My Uncle Dave passed away this morning.
Unexpectedly.

I feel like part of my world should come to a screeching halt
...but I know that it can't, and it won't.

Unexpected deaths are enough to rattle your body and open your eyes to life, but it has an even greater impact when someone you love passes away around the holidays, a couple of weeks before Christmas. 
Of course, I'm filled with sadness that my uncle has died.  I wasn't prepared for this.  I wasn't ready. 
But I know that my sadness doesn't even compare to his siblings, and definitely not his wife's.  And trying to comprehend their sadness fills me with even more tears.

The hardest part about death for me, are the ones left here on Earth.  My Uncle Dave is safe and no longer has to bear the sufferings and pain of this Earth.  While he is now an angel in Heaven, all of his friends and family are grieving.  Watching people cry, be mad, and be sad, is what breaks my heart. 
It's the process of people trying to figure out how to continue living a life without him is what breaks me. 

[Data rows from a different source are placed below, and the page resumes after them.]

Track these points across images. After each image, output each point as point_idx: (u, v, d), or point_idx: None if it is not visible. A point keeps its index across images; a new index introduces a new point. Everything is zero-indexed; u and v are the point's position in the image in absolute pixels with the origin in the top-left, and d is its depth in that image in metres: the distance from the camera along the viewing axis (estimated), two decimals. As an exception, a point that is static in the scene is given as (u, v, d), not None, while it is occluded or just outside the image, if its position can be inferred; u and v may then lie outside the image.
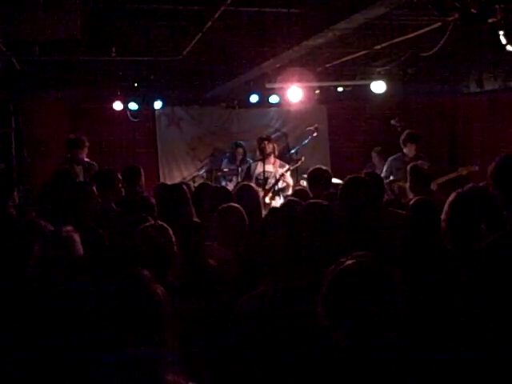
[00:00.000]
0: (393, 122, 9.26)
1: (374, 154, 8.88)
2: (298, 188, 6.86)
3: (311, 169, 5.64)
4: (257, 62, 6.93)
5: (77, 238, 3.09)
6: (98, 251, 3.64)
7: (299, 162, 8.05)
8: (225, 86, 8.49)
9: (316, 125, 8.37)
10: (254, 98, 9.10)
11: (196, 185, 7.07)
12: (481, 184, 4.44)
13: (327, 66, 7.81)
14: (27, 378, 2.54)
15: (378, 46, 6.43)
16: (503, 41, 4.59)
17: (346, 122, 10.60)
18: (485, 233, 3.66)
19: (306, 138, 8.39)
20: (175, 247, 3.33)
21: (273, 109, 10.27)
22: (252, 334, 2.82)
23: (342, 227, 3.99)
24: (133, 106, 8.90)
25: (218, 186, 6.66)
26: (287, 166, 7.97)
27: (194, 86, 8.94)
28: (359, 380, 1.94)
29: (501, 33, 4.55)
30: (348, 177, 4.36)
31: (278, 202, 7.50)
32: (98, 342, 2.02)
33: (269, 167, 8.02)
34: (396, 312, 2.01)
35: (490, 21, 4.19)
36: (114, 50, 6.09)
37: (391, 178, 7.21)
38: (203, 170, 9.75)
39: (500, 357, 2.34)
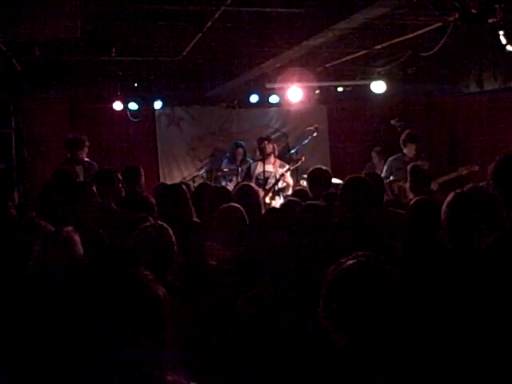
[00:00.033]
0: (393, 122, 9.25)
1: (373, 154, 8.88)
2: (297, 188, 6.86)
3: (311, 169, 5.64)
4: (257, 62, 6.93)
5: (77, 238, 3.09)
6: (97, 251, 3.64)
7: (299, 162, 8.05)
8: (225, 86, 8.49)
9: (316, 125, 8.37)
10: (254, 98, 9.10)
11: (196, 185, 7.07)
12: (481, 184, 4.44)
13: (327, 66, 7.82)
14: (27, 378, 2.54)
15: (378, 46, 6.43)
16: (503, 41, 4.59)
17: (346, 122, 10.59)
18: (484, 233, 3.67)
19: (306, 138, 8.39)
20: (175, 247, 3.33)
21: (273, 109, 10.26)
22: (252, 334, 2.82)
23: (342, 227, 3.99)
24: (133, 106, 8.90)
25: (218, 186, 6.66)
26: (287, 166, 7.97)
27: (194, 86, 8.94)
28: (360, 381, 1.94)
29: (501, 33, 4.55)
30: (348, 177, 4.36)
31: (278, 201, 7.51)
32: (99, 343, 2.01)
33: (269, 167, 8.02)
34: (397, 312, 2.01)
35: (490, 21, 4.19)
36: (114, 49, 6.11)
37: (391, 178, 7.21)
38: (203, 170, 9.75)
39: (501, 357, 2.34)
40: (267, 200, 7.60)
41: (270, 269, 3.04)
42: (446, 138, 10.46)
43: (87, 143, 7.17)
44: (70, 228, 3.15)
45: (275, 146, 8.31)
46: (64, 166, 6.59)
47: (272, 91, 8.79)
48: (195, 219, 4.62)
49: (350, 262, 2.07)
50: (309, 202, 4.39)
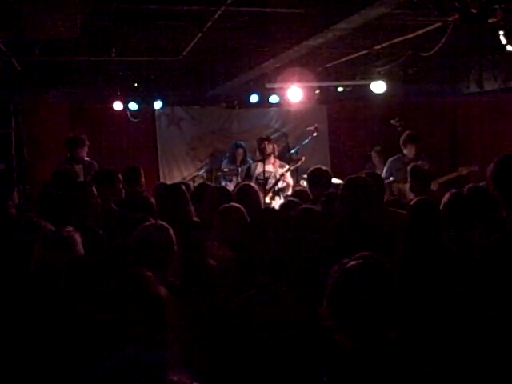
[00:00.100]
0: (393, 121, 9.25)
1: (373, 154, 8.88)
2: (297, 188, 6.87)
3: (311, 169, 5.64)
4: (257, 62, 6.93)
5: (78, 238, 3.09)
6: (97, 251, 3.64)
7: (299, 162, 8.05)
8: (225, 86, 8.49)
9: (316, 125, 8.38)
10: (254, 98, 9.10)
11: (196, 185, 7.07)
12: (481, 184, 4.45)
13: (327, 66, 7.82)
14: (28, 378, 2.54)
15: (378, 46, 6.43)
16: (503, 41, 4.59)
17: (345, 122, 10.59)
18: (484, 233, 3.67)
19: (306, 138, 8.39)
20: (175, 247, 3.33)
21: (273, 109, 10.26)
22: (252, 334, 2.82)
23: (343, 227, 4.00)
24: (133, 106, 8.90)
25: (218, 186, 6.66)
26: (287, 166, 7.98)
27: (194, 86, 8.94)
28: (361, 381, 1.94)
29: (501, 33, 4.55)
30: (348, 177, 4.36)
31: (278, 201, 7.51)
32: (100, 343, 2.02)
33: (269, 167, 8.02)
34: (399, 312, 2.01)
35: (490, 21, 4.19)
36: (113, 49, 6.11)
37: (391, 178, 7.21)
38: (203, 170, 9.75)
39: (501, 356, 2.34)
40: (267, 200, 7.61)
41: (269, 269, 3.04)
42: (446, 138, 10.46)
43: (87, 142, 7.17)
44: (70, 228, 3.15)
45: (275, 146, 8.32)
46: (64, 166, 6.59)
47: (272, 91, 8.79)
48: (195, 219, 4.62)
49: (353, 262, 2.07)
50: (304, 205, 4.38)
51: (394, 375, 1.94)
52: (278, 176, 7.88)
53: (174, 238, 3.33)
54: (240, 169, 8.78)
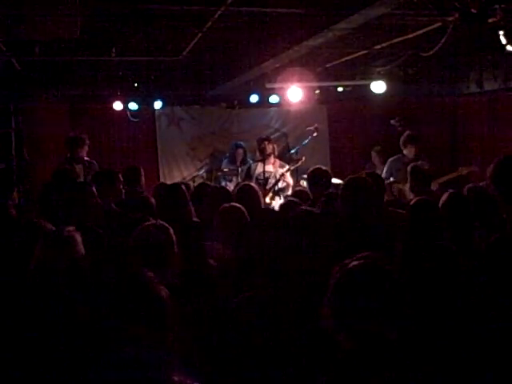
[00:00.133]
0: (393, 122, 9.25)
1: (373, 154, 8.88)
2: (297, 189, 6.87)
3: (311, 169, 5.64)
4: (257, 62, 6.93)
5: (78, 237, 3.09)
6: (97, 251, 3.64)
7: (299, 162, 8.06)
8: (225, 86, 8.49)
9: (316, 125, 8.38)
10: (254, 98, 9.09)
11: (196, 185, 7.07)
12: (481, 184, 4.45)
13: (327, 66, 7.81)
14: (28, 378, 2.54)
15: (378, 46, 6.43)
16: (503, 41, 4.59)
17: (345, 122, 10.59)
18: (485, 233, 3.67)
19: (306, 138, 8.39)
20: (175, 247, 3.33)
21: (273, 109, 10.26)
22: (252, 334, 2.82)
23: (343, 227, 4.00)
24: (133, 106, 8.89)
25: (218, 186, 6.66)
26: (287, 166, 7.98)
27: (194, 86, 8.93)
28: (361, 381, 1.94)
29: (501, 33, 4.55)
30: (349, 177, 4.36)
31: (278, 201, 7.51)
32: (101, 343, 2.02)
33: (269, 167, 8.03)
34: (401, 313, 2.01)
35: (490, 21, 4.19)
36: (113, 49, 6.11)
37: (391, 179, 7.21)
38: (203, 170, 9.75)
39: (501, 356, 2.34)
40: (267, 200, 7.61)
41: (269, 269, 3.04)
42: (446, 138, 10.46)
43: (87, 142, 7.18)
44: (71, 227, 3.15)
45: (275, 146, 8.32)
46: (64, 166, 6.59)
47: (272, 91, 8.79)
48: (195, 219, 4.62)
49: (355, 262, 2.07)
50: (303, 207, 4.38)
51: (394, 375, 1.93)
52: (278, 176, 7.88)
53: (174, 237, 3.33)
54: (240, 169, 8.78)
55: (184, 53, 6.45)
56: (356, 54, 6.97)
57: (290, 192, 7.56)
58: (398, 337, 1.99)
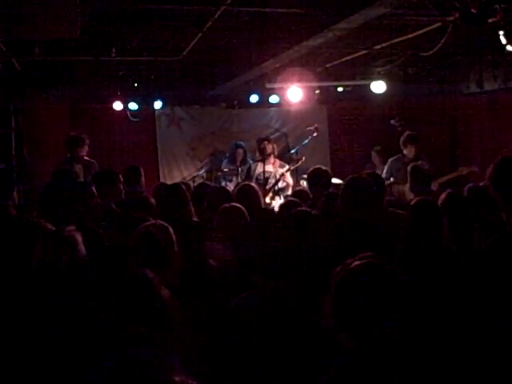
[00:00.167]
0: (393, 121, 9.25)
1: (373, 154, 8.88)
2: (297, 189, 6.87)
3: (311, 169, 5.65)
4: (257, 62, 6.93)
5: (79, 237, 3.09)
6: (98, 251, 3.64)
7: (299, 162, 8.06)
8: (225, 86, 8.49)
9: (316, 125, 8.38)
10: (254, 98, 9.09)
11: (196, 185, 7.07)
12: (481, 184, 4.45)
13: (327, 66, 7.82)
14: (28, 378, 2.54)
15: (378, 46, 6.43)
16: (503, 41, 4.59)
17: (346, 121, 10.58)
18: (483, 233, 3.68)
19: (306, 138, 8.40)
20: (175, 247, 3.33)
21: (273, 109, 10.26)
22: (252, 334, 2.82)
23: (343, 227, 3.99)
24: (133, 106, 8.89)
25: (218, 186, 6.66)
26: (287, 166, 7.99)
27: (194, 86, 8.94)
28: (363, 381, 1.94)
29: (501, 33, 4.55)
30: (349, 177, 4.36)
31: (278, 201, 7.51)
32: (102, 343, 2.02)
33: (269, 167, 8.03)
34: (403, 313, 2.00)
35: (490, 21, 4.19)
36: (113, 49, 6.11)
37: (391, 179, 7.21)
38: (203, 170, 9.75)
39: (502, 356, 2.34)
40: (267, 200, 7.61)
41: (268, 269, 3.04)
42: (446, 138, 10.46)
43: (87, 141, 7.18)
44: (71, 227, 3.15)
45: (275, 146, 8.32)
46: (64, 166, 6.59)
47: (272, 91, 8.79)
48: (195, 219, 4.62)
49: (358, 262, 2.06)
50: (299, 208, 4.39)
51: (395, 376, 1.93)
52: (278, 176, 7.88)
53: (174, 237, 3.33)
54: (240, 169, 8.78)
55: (184, 53, 6.46)
56: (356, 54, 6.97)
57: (289, 192, 7.56)
58: (399, 337, 1.99)
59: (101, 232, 4.08)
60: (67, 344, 2.57)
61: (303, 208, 4.39)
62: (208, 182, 7.12)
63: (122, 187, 5.36)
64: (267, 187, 7.80)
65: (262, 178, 7.95)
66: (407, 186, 5.83)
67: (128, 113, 9.15)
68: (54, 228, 3.37)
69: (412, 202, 3.79)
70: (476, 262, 3.05)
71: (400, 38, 5.89)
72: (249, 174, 8.27)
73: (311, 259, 3.25)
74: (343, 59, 7.32)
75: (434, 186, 6.27)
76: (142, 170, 6.04)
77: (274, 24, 5.32)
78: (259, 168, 8.14)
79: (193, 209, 4.67)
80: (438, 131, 10.27)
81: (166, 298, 2.07)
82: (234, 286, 3.49)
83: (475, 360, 2.40)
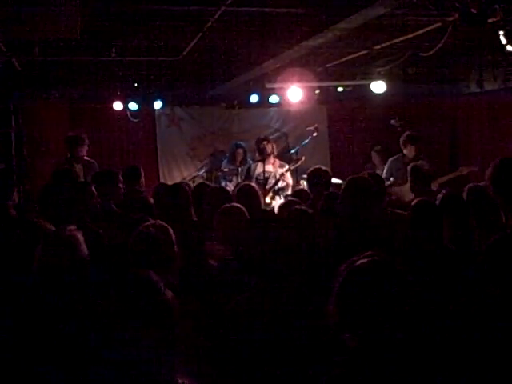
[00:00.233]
0: (393, 122, 9.25)
1: (373, 154, 8.89)
2: (297, 188, 6.87)
3: (311, 169, 5.65)
4: (257, 62, 6.93)
5: (80, 237, 3.08)
6: (98, 251, 3.64)
7: (299, 162, 8.06)
8: (225, 86, 8.49)
9: (316, 125, 8.39)
10: (254, 98, 9.10)
11: (195, 185, 7.07)
12: (481, 184, 4.45)
13: (327, 66, 7.81)
14: (28, 377, 2.54)
15: (378, 46, 6.43)
16: (503, 41, 4.58)
17: (345, 121, 10.59)
18: (482, 233, 3.68)
19: (306, 138, 8.40)
20: (175, 247, 3.33)
21: (273, 109, 10.26)
22: (252, 334, 2.82)
23: (343, 227, 4.00)
24: (133, 106, 8.89)
25: (217, 186, 6.67)
26: (287, 166, 7.99)
27: (194, 86, 8.94)
28: (365, 381, 1.93)
29: (501, 33, 4.55)
30: (350, 177, 4.36)
31: (278, 201, 7.52)
32: (104, 344, 2.01)
33: (269, 167, 8.04)
34: (408, 312, 1.99)
35: (489, 21, 4.19)
36: (113, 49, 6.11)
37: (391, 179, 7.22)
38: (203, 170, 9.75)
39: (502, 356, 2.34)
40: (267, 200, 7.61)
41: (268, 269, 3.04)
42: (446, 138, 10.46)
43: (87, 141, 7.18)
44: (72, 227, 3.15)
45: (274, 145, 8.33)
46: (64, 166, 6.59)
47: (272, 91, 8.79)
48: (195, 219, 4.62)
49: (363, 260, 2.05)
50: (297, 206, 4.39)
51: (397, 375, 1.93)
52: (277, 176, 7.88)
53: (173, 237, 3.33)
54: (240, 169, 8.78)
55: (184, 53, 6.45)
56: (356, 54, 6.97)
57: (289, 192, 7.56)
58: (402, 336, 1.98)
59: (101, 232, 4.09)
60: (68, 344, 2.57)
61: (301, 206, 4.39)
62: (208, 182, 7.12)
63: (121, 187, 5.36)
64: (267, 187, 7.81)
65: (261, 177, 7.95)
66: (407, 186, 5.83)
67: (128, 113, 9.15)
68: (53, 228, 3.37)
69: (412, 203, 3.79)
70: (476, 262, 3.05)
71: (400, 38, 5.89)
72: (249, 174, 8.27)
73: (311, 259, 3.25)
74: (343, 59, 7.32)
75: (434, 186, 6.27)
76: (141, 169, 6.04)
77: (274, 24, 5.31)
78: (259, 168, 8.14)
79: (193, 209, 4.67)
80: (438, 131, 10.27)
81: (169, 301, 2.07)
82: (234, 286, 3.49)
83: (476, 360, 2.40)
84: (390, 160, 7.55)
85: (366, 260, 2.05)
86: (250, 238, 3.83)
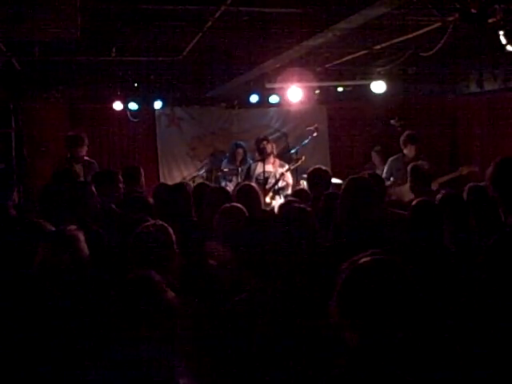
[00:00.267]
0: (393, 122, 9.25)
1: (373, 154, 8.89)
2: (297, 188, 6.87)
3: (311, 169, 5.65)
4: (257, 62, 6.93)
5: (81, 236, 3.09)
6: (98, 251, 3.64)
7: (299, 162, 8.06)
8: (225, 86, 8.49)
9: (316, 125, 8.39)
10: (254, 98, 9.09)
11: (195, 185, 7.07)
12: (481, 184, 4.45)
13: (327, 66, 7.81)
14: (29, 377, 2.54)
15: (378, 46, 6.43)
16: (503, 41, 4.58)
17: (345, 122, 10.59)
18: (482, 233, 3.68)
19: (306, 138, 8.40)
20: (175, 247, 3.33)
21: (273, 109, 10.26)
22: (251, 334, 2.83)
23: (343, 227, 3.99)
24: (133, 106, 8.90)
25: (217, 186, 6.67)
26: (287, 166, 7.99)
27: (194, 86, 8.94)
28: (365, 381, 1.93)
29: (501, 33, 4.55)
30: (350, 177, 4.35)
31: (278, 201, 7.52)
32: (105, 343, 2.02)
33: (269, 167, 8.04)
34: (412, 310, 1.99)
35: (490, 21, 4.19)
36: (114, 50, 6.11)
37: (391, 179, 7.22)
38: (203, 170, 9.75)
39: (503, 356, 2.34)
40: (267, 200, 7.61)
41: (268, 269, 3.04)
42: (446, 138, 10.46)
43: (87, 141, 7.18)
44: (73, 227, 3.15)
45: (274, 145, 8.33)
46: (64, 166, 6.59)
47: (272, 91, 8.79)
48: (195, 219, 4.62)
49: (366, 259, 2.04)
50: (295, 204, 4.38)
51: (396, 375, 1.93)
52: (277, 176, 7.89)
53: (173, 237, 3.33)
54: (240, 169, 8.78)
55: (184, 53, 6.45)
56: (356, 54, 6.97)
57: (289, 191, 7.57)
58: (404, 336, 1.97)
59: (101, 232, 4.09)
60: (69, 344, 2.57)
61: (299, 205, 4.38)
62: (208, 182, 7.12)
63: (121, 187, 5.36)
64: (267, 187, 7.81)
65: (261, 177, 7.95)
66: (407, 186, 5.83)
67: (128, 113, 9.16)
68: (53, 228, 3.37)
69: (412, 203, 3.79)
70: (476, 262, 3.05)
71: (400, 38, 5.89)
72: (249, 174, 8.27)
73: (311, 259, 3.25)
74: (343, 59, 7.32)
75: (434, 186, 6.27)
76: (141, 169, 6.04)
77: (274, 24, 5.31)
78: (259, 168, 8.14)
79: (193, 209, 4.68)
80: (438, 131, 10.27)
81: (170, 301, 2.07)
82: (234, 286, 3.49)
83: (476, 360, 2.40)
84: (390, 160, 7.56)
85: (368, 258, 2.03)
86: (250, 237, 3.84)
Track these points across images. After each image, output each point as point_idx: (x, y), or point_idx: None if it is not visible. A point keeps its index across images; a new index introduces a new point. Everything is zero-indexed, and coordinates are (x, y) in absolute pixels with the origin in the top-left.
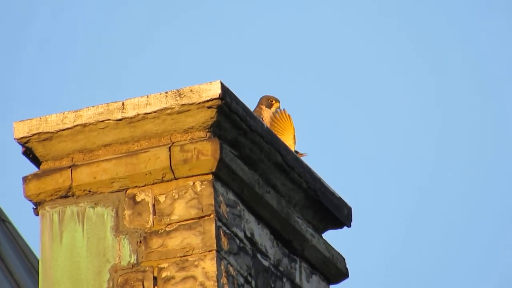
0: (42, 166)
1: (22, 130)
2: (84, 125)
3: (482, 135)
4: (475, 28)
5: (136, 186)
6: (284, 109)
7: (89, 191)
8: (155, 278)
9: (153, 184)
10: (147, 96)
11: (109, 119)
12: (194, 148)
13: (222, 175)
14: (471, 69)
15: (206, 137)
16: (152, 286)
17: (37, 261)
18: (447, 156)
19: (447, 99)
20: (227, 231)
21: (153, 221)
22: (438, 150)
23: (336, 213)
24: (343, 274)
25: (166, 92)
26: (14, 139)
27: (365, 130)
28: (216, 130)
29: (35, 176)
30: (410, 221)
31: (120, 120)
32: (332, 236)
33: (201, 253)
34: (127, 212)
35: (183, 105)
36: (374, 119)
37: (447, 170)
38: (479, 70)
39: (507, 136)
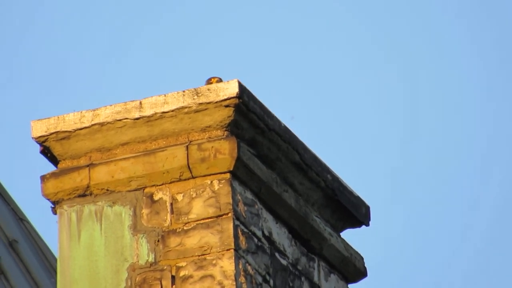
0: (60, 165)
1: (40, 129)
2: (101, 124)
3: (488, 133)
4: (442, 30)
5: (153, 185)
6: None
7: (107, 190)
8: (173, 277)
9: (170, 183)
10: (165, 95)
11: (126, 118)
12: (212, 147)
13: (239, 174)
14: (441, 73)
15: (223, 136)
16: (170, 285)
17: (55, 260)
18: (457, 156)
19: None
20: (245, 230)
21: (171, 220)
22: (447, 148)
23: (354, 212)
24: (361, 273)
25: (184, 91)
26: (32, 138)
27: (383, 129)
28: (233, 129)
29: (53, 175)
30: (428, 218)
31: (137, 119)
32: (350, 235)
33: (219, 252)
34: (145, 211)
35: (200, 104)
36: (392, 118)
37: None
38: (447, 73)
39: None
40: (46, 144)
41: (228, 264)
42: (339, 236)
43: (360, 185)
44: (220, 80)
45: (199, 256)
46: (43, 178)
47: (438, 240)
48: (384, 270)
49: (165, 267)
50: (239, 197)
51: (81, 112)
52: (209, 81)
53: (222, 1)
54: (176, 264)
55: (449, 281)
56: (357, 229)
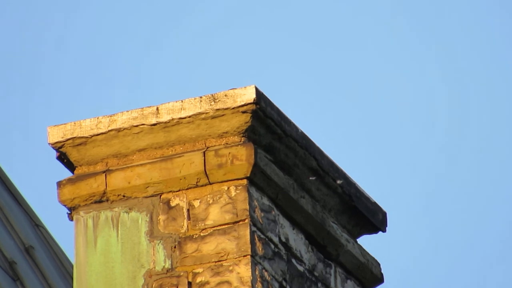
0: (77, 171)
1: (56, 135)
2: (118, 130)
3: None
4: (484, 23)
5: (170, 191)
6: None
7: (124, 196)
8: (189, 283)
9: (187, 189)
10: (182, 101)
11: (143, 124)
12: (229, 153)
13: (256, 180)
14: (482, 66)
15: (240, 142)
16: None
17: (72, 266)
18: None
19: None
20: (262, 236)
21: (187, 226)
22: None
23: (371, 218)
24: (378, 279)
25: (201, 97)
26: (48, 144)
27: (402, 134)
28: (250, 135)
29: (70, 181)
30: (445, 225)
31: (154, 124)
32: (367, 241)
33: (235, 258)
34: (162, 217)
35: (217, 110)
36: (404, 121)
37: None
38: (491, 67)
39: None
40: (62, 150)
41: (244, 270)
42: (356, 242)
43: (377, 190)
44: None
45: (215, 262)
46: (59, 184)
47: (454, 245)
48: (400, 276)
49: (181, 273)
50: (256, 203)
51: (97, 118)
52: None
53: (239, 5)
54: (193, 270)
55: (464, 286)
56: (374, 235)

Elf is tied to a sadness right now and it's going to be really difficult to make him magical in the eyes of Makayla every night.  Everytime I pick that little elf up, I know I'm going to be overcome with all sorts of grief, emotions, and memories.  As easy as it would be for me to pack Elf up and not put myself through that extra reminder every night, I could never do that to my kids.  I need to keep our new tradition going and not be sad to do it, but be thankful that Uncle Dave was the giver of Elf.

 thank you loving us and loving my children. 
thank you for the memories.
you were a good man.
i will miss you, uncle dave.

1 comment:

  1. I am so sorry to hear about your Uncle Dave's passing. I always enjoy reading your thoughts, whether they be happy or sad, because they echo mine so often. I can understand what you mean about those who are left behind, dealing with the grief. It is so hard. I have always found comfort in knowing that God promises there will be a day when all death and mourning we have in today's world will be done away with.(Revelations 21:3,4) I long for those days for both me and my kids.